Mailing-List: contact dev-help@apex.incubator.apache.org; run by ezmlm
Precedence: bulk
Reply-To: dev@apex.incubator.apache.org
References: 
 <CADS+zCtkt+eX4_ap9sG9E825OqV9kfN8iNrG0eVzseKU8-avJA@mail.gmail.com>
 <CAA7LveEZviDXcw0Xs=gjwyMt1=h6TjpFwaLq6imoRNV1HLa2tA@mail.gmail.com>
 <CAKaBFB=uDRA+R8B5qavbW2AK07sXd=nj9i0Z5izSNJMDnjOeVQ@mail.gmail.com>
 <CADS+zCsJFrHem+rhxcUvPnNSs-toiu6nqv3rfnYuv6CkVUYqhQ@mail.gmail.com>
 <CA+QE8bctx7jQf4kNMyFz7XR6G0QAjqQXo1wL+bqrX+0C-3HbdA@mail.gmail.com>
 <CAKaBFBmT1M5cDfmMNs4808CinLqj-CWE_kTTv2xgVsvH1NW-jA@mail.gmail.com>
From: Pramod Immaneni <pramod@datatorrent.com>
In-Reply-To: 
 <CAKaBFBmT1M5cDfmMNs4808CinLqj-CWE_kTTv2xgVsvH1NW-jA@mail.gmail.com>
Mime-Version: 1.0 (1.0)
Date: Thu, 17 Dec 2015 13:06:33 -0800
Message-ID: <7178413472941578920@unknownmsgid>
Subject: Re: Database Output Operator Improvements
To: dev@apex.incubator.apache.org
Content-Type: text/plain; charset=UTF-8

Why can't the reconciler as it exists today be enhanced to write more optimally.

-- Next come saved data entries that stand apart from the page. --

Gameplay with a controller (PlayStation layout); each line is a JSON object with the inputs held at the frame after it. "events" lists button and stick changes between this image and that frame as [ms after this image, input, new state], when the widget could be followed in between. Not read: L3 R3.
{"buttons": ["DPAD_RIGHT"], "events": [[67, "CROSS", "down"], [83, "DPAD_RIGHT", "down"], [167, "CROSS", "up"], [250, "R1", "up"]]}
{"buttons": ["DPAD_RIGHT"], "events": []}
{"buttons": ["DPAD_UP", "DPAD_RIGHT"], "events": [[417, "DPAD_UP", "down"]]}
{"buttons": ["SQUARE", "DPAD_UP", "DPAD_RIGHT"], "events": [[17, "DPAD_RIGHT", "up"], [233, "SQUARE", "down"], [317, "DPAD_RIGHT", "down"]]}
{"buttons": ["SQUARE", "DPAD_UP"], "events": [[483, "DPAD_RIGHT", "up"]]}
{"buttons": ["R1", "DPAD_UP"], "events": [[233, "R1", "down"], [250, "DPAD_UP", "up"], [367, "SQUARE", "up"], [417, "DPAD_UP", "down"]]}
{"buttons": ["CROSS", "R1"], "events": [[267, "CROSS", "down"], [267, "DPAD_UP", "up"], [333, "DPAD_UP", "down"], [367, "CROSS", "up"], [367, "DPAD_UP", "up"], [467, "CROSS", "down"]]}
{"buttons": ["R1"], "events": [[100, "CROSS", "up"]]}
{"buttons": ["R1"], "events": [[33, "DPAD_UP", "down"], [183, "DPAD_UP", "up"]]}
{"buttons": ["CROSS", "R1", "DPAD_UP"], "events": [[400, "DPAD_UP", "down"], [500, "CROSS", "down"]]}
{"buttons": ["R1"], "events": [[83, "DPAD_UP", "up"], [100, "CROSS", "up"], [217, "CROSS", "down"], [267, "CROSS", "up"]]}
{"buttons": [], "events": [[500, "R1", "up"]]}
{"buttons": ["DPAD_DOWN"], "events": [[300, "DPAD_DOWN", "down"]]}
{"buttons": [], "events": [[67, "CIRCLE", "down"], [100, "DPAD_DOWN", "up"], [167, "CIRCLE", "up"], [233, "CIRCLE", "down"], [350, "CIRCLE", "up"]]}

> On Dec 17, 2015, at 12:07 PM, Chandni Singh <chandni@datatorrent.com> wrote:
>
> The question is with databases like HBase & Cassandra which are again
> backed by a FileSystem like HDFS why to write to HDFS when the database
> connection is healthy?
>
> These are distributed, scalable and performant databases.
>
> IMO reconciler approach isn't the best here. It fits the needs when the
> external entity is always slow which was the original use case.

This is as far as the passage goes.